Saat ini orang yang pergi berwisata lintas Negara dan daerah ada lebih satu milyar orang. Tentu ada diversifikasi dalam minat dan tujuan wisata, namun yang ngetrend sepuluh tahun belakangan ini adalah mengunjungi resort yang murni dan alami, tenang atau sanctuary. Itulah sebabnya Bali membenahi dan membangun Nusa Dua sebagi alternatif bagi pantai Kuta yang dianggap sudah rusak. Demikian pula pemerintah Thailand telah mempromosikan destinasi wisata andalan baru yang lebih ramah lingkungan, Phuket. Ia dikembangkan pasca kerusakan lingkungan Pattaya dan Chingmai. Di Phuket diberlakukan Undang-undang Lingkungan yang ketat. Tak boleh ada bangunan yang tingginya melebihi 12 meter, tidak boleh ada pabrik atau fasilitas industri yang memakai mesin dengan kekuatan di atas lima tenaga kuda di pulau itu. Itulah sebabnya kini Phuket telah menjadi destinasi wisata yang upmarket sekaligus penyelamat bagi industri pariwisata Thailand.
Resort dengan syarat-syarat tersebut di atas tentu banyak bertebaran di Sulawesi Barat. Tinggal mencari mana yang prioritas untuk dikembangkan lebih dulu menjadi paket wisata unggulan sekaligus untuk jadi multiflier effek bagi yang lain. Menurut saya Palippis, Barane’ atau pantai Pamboang yang berpasir putih, atau pantai Mamuju dengan Pulau Karampuangnya bisa sangat diandalkan untuk menjadi destinasi wisata resort yang punya prospek baik ke depan. Tinggal dipilih salah satunya yang mana yang akan lebih dulu dikembangkan.

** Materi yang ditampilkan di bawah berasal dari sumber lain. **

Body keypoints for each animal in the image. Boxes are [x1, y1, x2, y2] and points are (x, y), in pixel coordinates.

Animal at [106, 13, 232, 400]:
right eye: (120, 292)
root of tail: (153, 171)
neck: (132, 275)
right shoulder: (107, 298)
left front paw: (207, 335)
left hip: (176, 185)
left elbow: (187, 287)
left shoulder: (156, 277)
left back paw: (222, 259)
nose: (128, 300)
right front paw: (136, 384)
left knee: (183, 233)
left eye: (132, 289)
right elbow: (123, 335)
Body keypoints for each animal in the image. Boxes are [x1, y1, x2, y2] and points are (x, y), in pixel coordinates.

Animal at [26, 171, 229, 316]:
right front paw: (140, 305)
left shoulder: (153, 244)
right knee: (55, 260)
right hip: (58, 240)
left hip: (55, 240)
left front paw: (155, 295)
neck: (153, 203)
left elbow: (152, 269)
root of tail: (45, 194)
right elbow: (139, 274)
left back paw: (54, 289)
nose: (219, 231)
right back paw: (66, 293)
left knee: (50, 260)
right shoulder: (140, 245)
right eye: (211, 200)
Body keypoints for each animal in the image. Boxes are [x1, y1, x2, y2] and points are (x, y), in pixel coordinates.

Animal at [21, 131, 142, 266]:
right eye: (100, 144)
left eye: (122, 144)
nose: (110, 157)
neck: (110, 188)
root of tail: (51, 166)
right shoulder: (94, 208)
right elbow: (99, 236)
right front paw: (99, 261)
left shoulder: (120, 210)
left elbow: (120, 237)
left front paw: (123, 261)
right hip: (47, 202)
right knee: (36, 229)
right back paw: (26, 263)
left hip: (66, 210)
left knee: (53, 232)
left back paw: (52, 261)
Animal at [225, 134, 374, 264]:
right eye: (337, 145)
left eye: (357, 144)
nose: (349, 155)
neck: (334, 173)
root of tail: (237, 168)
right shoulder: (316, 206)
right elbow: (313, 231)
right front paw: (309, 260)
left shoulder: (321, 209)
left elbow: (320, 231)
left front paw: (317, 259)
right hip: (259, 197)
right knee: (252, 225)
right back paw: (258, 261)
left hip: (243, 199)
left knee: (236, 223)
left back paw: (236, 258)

Daerah tujuan wisata dengan infrastruktur transportasi memadai juga sudah bukan faktor utama untuk menarik minat para wisatawan, terutama dari upper class. Sebabnya sekarang ini, sudah banyak ditawarkan wisata denga kapal pesiar mewah oleh cruise company ke daerah-daerah terpencil, jauh dan eksotik. Trend para jutawan sekarang ini adalah mengunjungi destinasi wisata yang high end bukan lagi yang kodian. Beberapa tahun yang lalu ada sebuah iklan yang menawarkan paket wisat ke Alaska, Panama, atau ke-Mediteranian bahkan Karibia. Dewasa ini ada rombonga wisata orang berduit Indonesia yang pergi ke tempat lelang keju di Alkmar, kebun bunga tulip di Keukenhof, tempat pembuatan porselin biru di Delf, atau berfoto dengan busana nelayan di pantai Schveningen yang dulu terkenal karena disebut- sebut dalam buku Habis gelap terbitlah terangnya RA Kartini.

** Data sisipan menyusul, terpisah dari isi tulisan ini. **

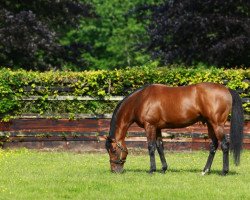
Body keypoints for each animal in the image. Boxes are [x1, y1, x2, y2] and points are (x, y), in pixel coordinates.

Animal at [105, 82, 244, 175]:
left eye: (113, 150)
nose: (114, 170)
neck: (140, 100)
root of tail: (227, 89)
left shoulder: (149, 126)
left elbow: (151, 147)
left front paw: (152, 170)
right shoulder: (157, 128)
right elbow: (160, 147)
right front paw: (163, 169)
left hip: (217, 124)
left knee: (224, 144)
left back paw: (224, 172)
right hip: (210, 124)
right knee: (214, 145)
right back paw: (205, 170)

Tak cukup sampai di sana, orang-orang berduit juga sudah sampai ke Alaska untuk memancing atau bermain sky di sana. Ada yang pergi ke Paris hanya untuk mengikuti kursus memasak atau naik balon udara di kawasan Bourgogne yang indah di Perancis. Atau melakukan mountain biking di lautan salju Swiss dan trekking di Nepal. Bahkan ada yang naik helikopter berkeliling di Manhattan, New York.
Nah, semua yang ditulis di atas adalah trend yang memberi peluang guna pengembangan wisata dan turisme di Sulawesi Barat. Tinggal bagaimana kita jeli memamfaatkan dan mau membangun dan mempromosikan secara all out apa yang sudah menjadi trade mark Mandar, kemurnian, ke-alamian dan sanctuarity yang ada pada resort-resort wisatanya. Tentu saja tak semudah membalik telapak tangan untuk memdapatkan berkah dari kegandrungan orang untuk bepergian dan berdarmawisata saat ini. Diperlukan langkah-langkah strategis, termasuk menyiapkan fasilitas dan SDM yang bertaraf internasional. Nusa Dua Bali saja telah menyiapkan fasilitas pelatihan untuk mencetak SDM yang komfatible dengan kebutuhan industri pariwisata modern. Jangan sampai terjadi apa yang dialami Malaysai yang sejak 1982 telah menyipkan dan membangun Lamngkawi untuk menyaingi Nusa Dua dan Phuket, namun hingga kini tak kunjung mendatangkan para turis yang memadai.
Memang ada dilemma dalam upaya pengembangan wisata, semisal dengan realitas bahwa gagalnya Langkawi karena konon di sana tak ada kehidupan malam yang seronok. Tak seperti di Nusa Dua dan Phuket, di sana memang hadir Club Med sebagai operator pencari kesenangan papan atas yang ekslusif. Tapi agaknya yang menjadi faktor utama perbedaan rating antara ketiga daerah destinasi wisata andalan itu adalah masalah ke-indahan dan kemurnian pantai. Kalau masalah keindahan dan kemurnian pantai dan laut, di Sulawesi Barat tak kekurangan, bahkan berlebih. Tinggal memolesnya saja.